I have to find that a concentration of Hydrogen ion (strictly H3O+) changing from
pH = 8.2 = [H3O+] =0.00000000063 Molar
to
pH = 8.1 = [H3O+] =0.00000000079
Who cares about the pH! What about the Viscosity?!! We need to the know the Viscosity of Sea water and how it is changing or all the rest is just nonsense!
As it happens, I have a plan to test the Viscosity of seawater and how it is changing. Just write me a check for 1 billion dollars and I will get right on it.!
I seem to remember someone pointing out that the ph of freshwater hasn’t changed, sort of indicating that there isn’t really a problem. Freshwater sources much easier to measure I would have thought.
It’s like that old turntable that keeps go phhhuuump, phhhuuuump and won’t stop.
As for that 0.1 change in ocean pH since the 1700’s it is worth remembering that the pH scale wasn’t invented until 1909, and the formulation for it used today is from 1924.
With the oceans having warmed perhaps .6C, maybe they should start calling ocean warming (which has stalled) “ocean boilification”. It’s only a question of time before they find that rascally “missing” heat which, travestically has gone AWOL.
drewski,
Oregon dead zones have not “popped up” off Oregon and they are not related to any acidification or other AGW tall tale.
You are victim of fabricated science and the worldwide distribution of it by alarmists
without ethics.
Jane Lubchenco and her Oregon State University research team spent 5 years and a $9 million NAS grant studying Oregon’s historical & seasonal ocean dead zones and were unable to establish any link to anything AGW.

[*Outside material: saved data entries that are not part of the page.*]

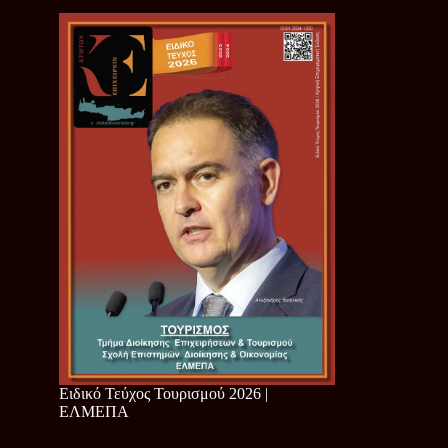
Ειδικό Τεύχος Τουρισμού 2026 |
ΕΛΜΕΠΑ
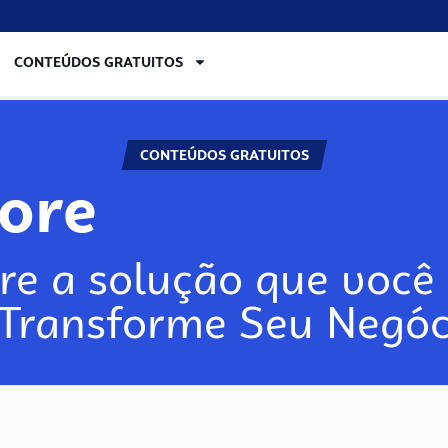
CONTEÚDOS GRATUITOS
CONTEÚDOS GRATUITOS
lore
re a solução que você 
 Transforme Seu Negóc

Despite this she and her peers went on to speculate about a possible link and a google search is now full of her science by fabrication. There is zero evidence supporting her fabrication.

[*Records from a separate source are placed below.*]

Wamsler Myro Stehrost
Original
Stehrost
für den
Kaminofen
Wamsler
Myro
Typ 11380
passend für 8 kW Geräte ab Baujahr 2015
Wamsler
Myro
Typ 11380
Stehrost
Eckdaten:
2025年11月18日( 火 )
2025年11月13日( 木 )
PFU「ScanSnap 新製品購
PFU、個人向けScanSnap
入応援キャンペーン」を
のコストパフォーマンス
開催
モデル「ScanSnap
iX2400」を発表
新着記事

Those supposed AGW dead zones are seasonal and cyclical and have provided record dungenus crab havests this year.
Yet she is among the unethical ilk who would like to spend endless millions supporting her hobbies and scandelous approach to science.
drewski
If you have been following this site no one is against honest research, it is how that research, tools and models always seem to be adjusted. That is where the scepticism comes in, from past practise. Oh and those adjustments always seem to bias the warming side. Coincidental?